### TASK ITEM
If a line in the records below contains the word "that", copy it out.

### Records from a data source
────────
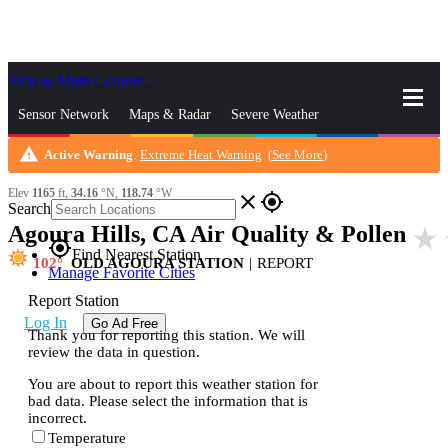
Skip to Main Content
_
Sensor Network
Maps & Radar
Severe Weather
warning
Active Warning
:
Extreme Heat Warning
(
See More
)
News & Blogs
Mobile Apps
More
Elev
1165
ft,
34.16
°N,
118.74
°W
close
gps_fixed
Search
Agoura Hills, CA Air Quality & Pollen
star_rate
gps_fixed
Find Nearest Station
102
OLD AGOURA STATION
|
REPORT
Manage Favorite Cities
Report Station
Log In
Go Ad Free
Thank you for reporting this station. We will
review the data in question.
You are about to report this weather station for
bad data. Please select the information that is
incorrect.
Temperature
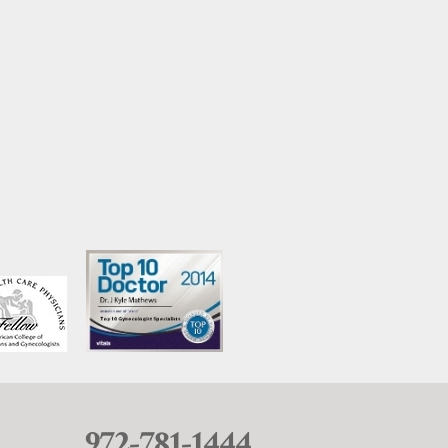
972-781-1444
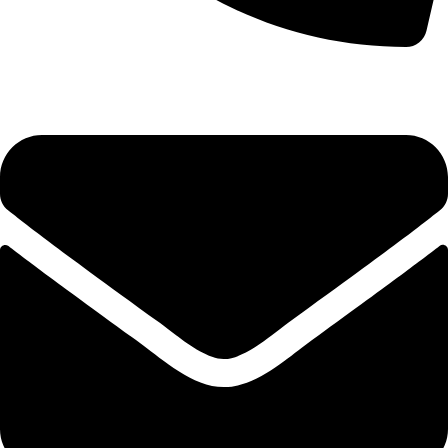
0333 11 22 000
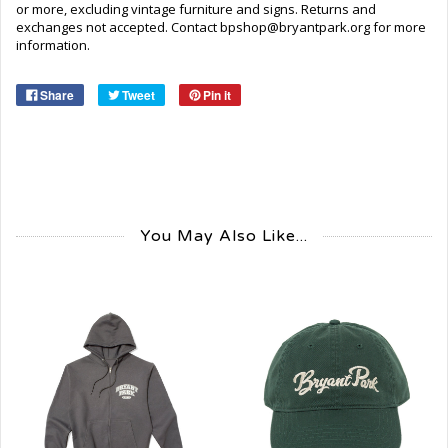
or more, excluding vintage furniture and signs. Returns and
exchanges not accepted. Contact bpshop@bryantpark.org for more
information.
Share
Tweet
Pin it
You May Also Like...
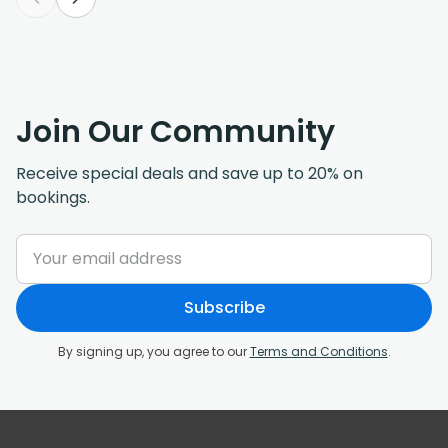
Join Our Community
Receive special deals and save up to 20% on
bookings.
Subscribe
By signing up, you agree to our
Terms and Conditions
.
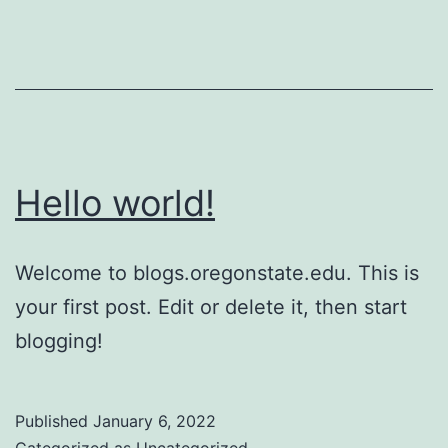
Hello world!
Welcome to blogs.oregonstate.edu. This is
your first post. Edit or delete it, then start
blogging!
Published
January 6, 2022
Categorized as
Uncategorized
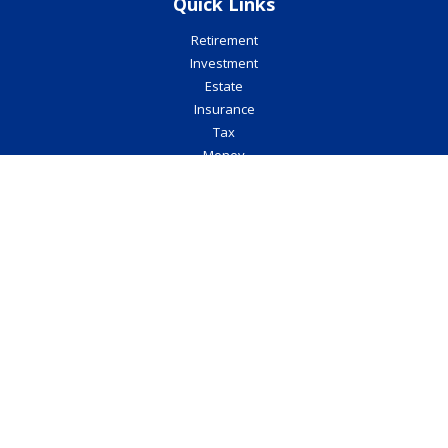
Quick Links
Retirement
Investment
Estate
Insurance
Tax
Money
Lifestyle
Latest Articles
All Videos
All Calculators
Check the background of your financial professional on FINRA's
BrokerCheck
.
The content is developed from sources believed to be providing
accurate information. The information in this material is not
intended as tax or legal advice. Please consult legal or tax
professionals for specific information regarding your individual
situation. Some of this material was developed and produced by
FMG Suite to provide information on a topic that may be of interest.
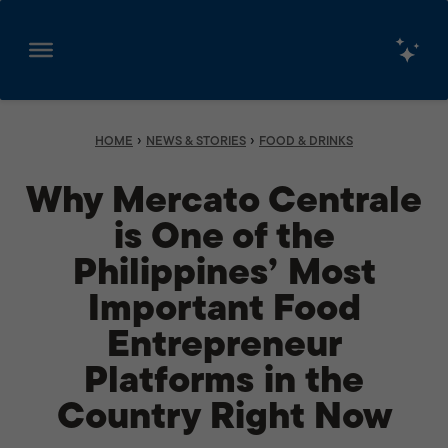
Skip
to
content
›
›
HOME
NEWS & STORIES
FOOD & DRINKS
Why Mercato Centrale
is One of the
Philippines’ Most
Important Food
Entrepreneur
Platforms in the
Country Right Now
────────
### ANSWER AREA
bad data. Please select the information that is
FMG Suite to provide information on a topic that may be of interest.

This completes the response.